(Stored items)
══════
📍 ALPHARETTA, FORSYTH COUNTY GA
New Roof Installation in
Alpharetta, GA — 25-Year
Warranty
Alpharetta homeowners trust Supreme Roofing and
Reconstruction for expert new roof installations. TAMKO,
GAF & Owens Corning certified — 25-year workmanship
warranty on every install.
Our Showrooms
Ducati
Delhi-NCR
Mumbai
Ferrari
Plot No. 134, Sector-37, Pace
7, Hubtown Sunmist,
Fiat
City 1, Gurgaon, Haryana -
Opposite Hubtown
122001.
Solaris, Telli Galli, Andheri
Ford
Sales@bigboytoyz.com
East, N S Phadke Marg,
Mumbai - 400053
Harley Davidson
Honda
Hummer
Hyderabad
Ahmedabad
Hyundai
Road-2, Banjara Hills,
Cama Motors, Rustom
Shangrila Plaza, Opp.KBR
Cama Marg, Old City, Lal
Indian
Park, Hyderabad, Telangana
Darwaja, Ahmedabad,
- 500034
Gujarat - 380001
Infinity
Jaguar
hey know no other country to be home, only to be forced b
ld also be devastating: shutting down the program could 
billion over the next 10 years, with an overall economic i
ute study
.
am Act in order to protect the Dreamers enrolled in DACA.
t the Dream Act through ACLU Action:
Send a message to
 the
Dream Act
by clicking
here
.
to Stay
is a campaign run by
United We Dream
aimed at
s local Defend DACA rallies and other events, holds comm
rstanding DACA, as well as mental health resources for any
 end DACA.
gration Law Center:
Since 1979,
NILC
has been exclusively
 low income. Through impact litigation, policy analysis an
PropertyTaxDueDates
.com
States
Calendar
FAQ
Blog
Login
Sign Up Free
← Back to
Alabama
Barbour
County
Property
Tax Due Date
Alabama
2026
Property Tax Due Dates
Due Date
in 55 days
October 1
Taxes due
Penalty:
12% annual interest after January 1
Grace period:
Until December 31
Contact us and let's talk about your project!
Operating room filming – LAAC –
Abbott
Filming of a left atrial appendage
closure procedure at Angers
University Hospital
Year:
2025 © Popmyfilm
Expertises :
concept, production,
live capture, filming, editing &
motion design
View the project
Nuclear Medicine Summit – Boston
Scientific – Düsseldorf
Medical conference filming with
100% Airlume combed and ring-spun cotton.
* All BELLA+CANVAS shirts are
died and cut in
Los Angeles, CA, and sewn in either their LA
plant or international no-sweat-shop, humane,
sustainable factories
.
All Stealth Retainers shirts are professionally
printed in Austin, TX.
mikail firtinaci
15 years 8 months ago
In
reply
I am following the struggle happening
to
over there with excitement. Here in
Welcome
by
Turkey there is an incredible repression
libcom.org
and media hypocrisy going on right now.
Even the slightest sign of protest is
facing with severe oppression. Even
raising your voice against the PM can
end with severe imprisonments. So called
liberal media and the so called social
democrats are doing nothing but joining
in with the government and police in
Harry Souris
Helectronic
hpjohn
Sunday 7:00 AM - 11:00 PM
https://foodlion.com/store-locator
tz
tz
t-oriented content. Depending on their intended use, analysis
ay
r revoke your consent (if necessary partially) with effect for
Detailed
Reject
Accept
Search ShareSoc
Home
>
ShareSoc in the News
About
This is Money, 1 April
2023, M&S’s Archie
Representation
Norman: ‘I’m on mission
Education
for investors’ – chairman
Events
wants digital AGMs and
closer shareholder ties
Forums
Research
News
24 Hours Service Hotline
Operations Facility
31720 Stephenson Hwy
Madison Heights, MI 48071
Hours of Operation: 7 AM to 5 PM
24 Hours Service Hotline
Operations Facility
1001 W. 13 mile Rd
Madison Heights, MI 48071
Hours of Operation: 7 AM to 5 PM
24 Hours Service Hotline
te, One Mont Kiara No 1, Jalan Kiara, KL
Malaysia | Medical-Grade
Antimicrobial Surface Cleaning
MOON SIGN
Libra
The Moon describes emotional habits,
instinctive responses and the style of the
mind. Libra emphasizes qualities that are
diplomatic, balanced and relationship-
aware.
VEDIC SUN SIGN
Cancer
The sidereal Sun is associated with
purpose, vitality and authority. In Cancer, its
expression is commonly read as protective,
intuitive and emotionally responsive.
══════
Please lay out the data as a Markdown table with the columns Row and Line, numbering each line. Begin at the first line of the data, stop after the line that contains "hey know no", and leave out blank lines.

## Result below
| Row | Line |
|---|---|
| 1 | 📍 ALPHARETTA, FORSYTH COUNTY GA |
| 2 | New Roof Installation in |
| 3 | Alpharetta, GA — 25-Year |
| 4 | Warranty |
| 5 | Alpharetta homeowners trust Supreme Roofing and |
| 6 | Reconstruction for expert new roof installations. TAMKO, |
| 7 | GAF & Owens Corning certified — 25-year workmanship |
| 8 | warranty on every install. |
| 9 | Our Showrooms |
| 10 | Ducati |
| 11 | Delhi-NCR |
| 12 | Mumbai |
| 13 | Ferrari |
| 14 | Plot No. 134, Sector-37, Pace |
| 15 | 7, Hubtown Sunmist, |
| 16 | Fiat |
| 17 | City 1, Gurgaon, Haryana - |
| 18 | Opposite Hubtown |
| 19 | 122001. |
| 20 | Solaris, Telli Galli, Andheri |
| 21 | Ford |
| 22 | Sales@bigboytoyz.com |
| 23 | East, N S Phadke Marg, |
| 24 | Mumbai - 400053 |
| 25 | Harley Davidson |
| 26 | Honda |
| 27 | Hummer |
| 28 | Hyderabad |
| 29 | Ahmedabad |
| 30 | Hyundai |
| 31 | Road-2, Banjara Hills, |
| 32 | Cama Motors, Rustom |
| 33 | Shangrila Plaza, Opp.KBR |
| 34 | Cama Marg, Old City, Lal |
| 35 | Indian |
| 36 | Park, Hyderabad, Telangana |
| 37 | Darwaja, Ahmedabad, |
| 38 | - 500034 |
| 39 | Gujarat - 380001 |
| 40 | Infinity |
| 41 | Jaguar |
| 42 | hey know no other country to be home, only to be forced b |